Il y a des moments comme ça dans une vie où l'on se prend une baffe dans la gueule, pour parler de manière assez simple. On recense parmi ces évènements apprendre d'un tiers que l'on est cocu par son meilleur ami, découvrir que ses parents font des pornos amateurs sur internet et surtout, tomber sur le skyblog de son cousin et découvrir que l'on y figure en photo. Et bien, il m'est arrivé dernièrement l'une de ces trois choses, et je regarde toujours mes parents ou ma copine de la même façon...

Bref, je découvre l'horreur : j'ai été skybloggué. Ça n'a pas l'air comme ça, on se croit protégé, et en fait, pas du tout. Il suffit d'avoir une connaissance qui apprécie MSN, et c'est l'avalanche....

**Informations fournies**:

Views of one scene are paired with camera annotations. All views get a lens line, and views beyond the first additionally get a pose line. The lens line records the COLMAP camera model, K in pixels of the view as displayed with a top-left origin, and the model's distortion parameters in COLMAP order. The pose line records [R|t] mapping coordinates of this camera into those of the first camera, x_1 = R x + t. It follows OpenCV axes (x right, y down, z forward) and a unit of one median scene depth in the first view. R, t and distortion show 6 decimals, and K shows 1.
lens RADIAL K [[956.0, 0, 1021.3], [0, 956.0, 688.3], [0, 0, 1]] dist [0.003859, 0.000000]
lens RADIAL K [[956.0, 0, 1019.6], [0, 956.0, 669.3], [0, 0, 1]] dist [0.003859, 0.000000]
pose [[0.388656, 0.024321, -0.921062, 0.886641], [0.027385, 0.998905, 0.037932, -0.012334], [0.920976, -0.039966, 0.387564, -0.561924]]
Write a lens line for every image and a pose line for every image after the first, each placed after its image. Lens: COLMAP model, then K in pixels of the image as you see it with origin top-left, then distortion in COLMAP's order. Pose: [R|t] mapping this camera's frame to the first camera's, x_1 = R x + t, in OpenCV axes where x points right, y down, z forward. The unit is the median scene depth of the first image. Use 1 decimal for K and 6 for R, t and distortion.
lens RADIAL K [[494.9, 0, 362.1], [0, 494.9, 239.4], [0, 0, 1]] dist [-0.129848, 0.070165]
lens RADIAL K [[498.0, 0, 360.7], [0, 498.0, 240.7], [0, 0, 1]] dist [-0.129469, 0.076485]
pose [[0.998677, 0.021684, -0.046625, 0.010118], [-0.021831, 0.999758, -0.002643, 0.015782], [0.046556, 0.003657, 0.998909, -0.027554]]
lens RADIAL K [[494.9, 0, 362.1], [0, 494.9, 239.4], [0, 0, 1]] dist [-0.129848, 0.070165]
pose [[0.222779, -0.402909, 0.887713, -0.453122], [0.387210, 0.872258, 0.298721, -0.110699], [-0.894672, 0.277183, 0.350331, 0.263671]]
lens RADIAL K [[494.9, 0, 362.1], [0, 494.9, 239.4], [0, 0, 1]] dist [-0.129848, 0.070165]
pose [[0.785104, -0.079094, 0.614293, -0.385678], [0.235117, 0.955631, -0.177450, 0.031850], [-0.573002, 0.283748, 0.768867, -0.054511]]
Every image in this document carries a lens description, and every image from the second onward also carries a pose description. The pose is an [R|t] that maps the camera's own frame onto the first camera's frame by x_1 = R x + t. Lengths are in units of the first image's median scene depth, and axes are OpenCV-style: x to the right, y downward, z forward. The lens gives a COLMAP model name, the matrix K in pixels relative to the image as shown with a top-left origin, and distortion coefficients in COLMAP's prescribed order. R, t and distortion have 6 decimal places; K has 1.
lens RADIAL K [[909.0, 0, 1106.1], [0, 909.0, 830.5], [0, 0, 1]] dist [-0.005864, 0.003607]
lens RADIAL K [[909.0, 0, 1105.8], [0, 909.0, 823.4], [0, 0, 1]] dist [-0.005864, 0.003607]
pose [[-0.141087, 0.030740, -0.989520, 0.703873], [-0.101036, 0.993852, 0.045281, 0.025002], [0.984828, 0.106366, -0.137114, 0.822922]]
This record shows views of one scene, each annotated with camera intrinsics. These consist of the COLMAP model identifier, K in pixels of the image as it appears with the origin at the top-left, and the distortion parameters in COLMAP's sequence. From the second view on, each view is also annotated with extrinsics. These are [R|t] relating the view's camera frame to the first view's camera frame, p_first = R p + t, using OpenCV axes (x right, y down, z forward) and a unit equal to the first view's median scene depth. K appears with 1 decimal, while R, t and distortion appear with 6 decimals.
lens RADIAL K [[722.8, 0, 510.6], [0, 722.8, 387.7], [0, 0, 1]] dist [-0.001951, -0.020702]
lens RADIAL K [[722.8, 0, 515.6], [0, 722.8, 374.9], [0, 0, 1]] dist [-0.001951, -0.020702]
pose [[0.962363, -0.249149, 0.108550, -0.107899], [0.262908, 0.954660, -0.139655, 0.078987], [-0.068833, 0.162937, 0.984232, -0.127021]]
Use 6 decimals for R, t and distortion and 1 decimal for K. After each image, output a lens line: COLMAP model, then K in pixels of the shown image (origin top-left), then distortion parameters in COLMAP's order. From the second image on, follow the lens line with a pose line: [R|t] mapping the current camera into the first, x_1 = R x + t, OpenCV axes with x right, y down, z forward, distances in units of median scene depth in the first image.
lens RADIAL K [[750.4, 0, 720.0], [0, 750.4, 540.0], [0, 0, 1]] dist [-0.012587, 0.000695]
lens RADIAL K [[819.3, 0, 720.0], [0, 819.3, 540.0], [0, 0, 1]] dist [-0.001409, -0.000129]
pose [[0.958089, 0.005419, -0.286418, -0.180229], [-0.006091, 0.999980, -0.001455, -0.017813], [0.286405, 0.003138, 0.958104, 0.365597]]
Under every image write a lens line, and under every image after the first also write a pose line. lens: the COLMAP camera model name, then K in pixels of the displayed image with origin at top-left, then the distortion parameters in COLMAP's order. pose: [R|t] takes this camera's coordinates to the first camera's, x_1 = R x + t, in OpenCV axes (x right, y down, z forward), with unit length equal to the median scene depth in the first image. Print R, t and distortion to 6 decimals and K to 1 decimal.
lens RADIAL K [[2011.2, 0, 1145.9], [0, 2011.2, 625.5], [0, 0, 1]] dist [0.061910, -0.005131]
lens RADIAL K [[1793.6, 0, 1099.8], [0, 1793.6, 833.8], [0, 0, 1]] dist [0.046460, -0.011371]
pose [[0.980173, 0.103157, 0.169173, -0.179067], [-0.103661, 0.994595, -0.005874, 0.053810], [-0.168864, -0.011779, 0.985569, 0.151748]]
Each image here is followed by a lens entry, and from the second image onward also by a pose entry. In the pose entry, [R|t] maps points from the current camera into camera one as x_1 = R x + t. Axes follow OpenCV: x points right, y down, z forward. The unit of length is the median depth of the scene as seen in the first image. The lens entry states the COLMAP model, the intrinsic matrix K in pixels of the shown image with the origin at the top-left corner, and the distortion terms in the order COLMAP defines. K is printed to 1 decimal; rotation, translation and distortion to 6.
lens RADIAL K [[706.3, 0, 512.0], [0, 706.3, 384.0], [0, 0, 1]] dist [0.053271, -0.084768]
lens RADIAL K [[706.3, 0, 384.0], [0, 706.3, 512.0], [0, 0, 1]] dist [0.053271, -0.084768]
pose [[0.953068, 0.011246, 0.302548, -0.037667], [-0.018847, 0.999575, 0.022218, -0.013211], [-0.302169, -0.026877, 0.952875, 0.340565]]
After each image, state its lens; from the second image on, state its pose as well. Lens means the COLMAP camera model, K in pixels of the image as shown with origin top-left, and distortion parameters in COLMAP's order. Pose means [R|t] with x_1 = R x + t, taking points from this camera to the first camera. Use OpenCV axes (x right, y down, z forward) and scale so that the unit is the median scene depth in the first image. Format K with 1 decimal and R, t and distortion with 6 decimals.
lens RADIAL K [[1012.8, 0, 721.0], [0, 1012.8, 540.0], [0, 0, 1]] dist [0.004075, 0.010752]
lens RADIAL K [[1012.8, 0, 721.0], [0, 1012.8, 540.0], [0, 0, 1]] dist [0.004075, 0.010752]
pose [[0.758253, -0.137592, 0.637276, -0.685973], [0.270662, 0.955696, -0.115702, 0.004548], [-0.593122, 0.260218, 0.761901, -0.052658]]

**Tâche à réaliser 1**: D'après le passage sur le skyblog, pourquoi ne serait-on pas protégé contre le fait d'être skybloggué ? Répondez en une à trois phrases.
**Tâche à réaliser 2**: Poursuivez le passage sur le skyblog à partir de sa dernière phrase.
Les entrées forment un matériau à part, indépendant du passage sur le skyblog.

**Résultat attendu 1**: Il suffit d'avoir une connaissance qui apprécie MSN, et c'est alors l'avalanche.

**Résultat attendu 2**:
Ça commence par un simple "venez, j'ai créé mon blog" comme pseudo MSN, et par curiosité, je me retrouve à arpenter les ruelles d'un skyblog. Là, j'y découvre les connaissances de mon cousin : Ça commence par les meilleurs amis, puis, cela dérive rapidement sur la famille, en enfin, sur les cousins. C'est dans ce genre de moment que l'on peut se dire "j'espère qu'il m'a oublié, j'espère qu'il ma oublié...". Si les souhaits se réalisaient, ça se saurait, je me retrouve face à ma tête, en live sur internet. Le choc est évidemment d'autant plus grand que la photo choisie me représente dans un seillant costume précédent un fête costumée (On choisit pas sa famille, ni leur idée d'organisation de fêtes d'anniversaire).

La terreur ne s'arrête pas là. Comme tout bon skyblog, il y a a côté de la photo un petit commentaire, souvent dans un style plus texto que textuel. Mon cousin figure malheureusement dans le plus grand pourcentage.
sa C jj, 1 de mè nombreu zinc (...) se mec est taré
Premier choc. Je vois alors écrit en tout petit "1 commentaire". Tremblant, je clique sur le lien.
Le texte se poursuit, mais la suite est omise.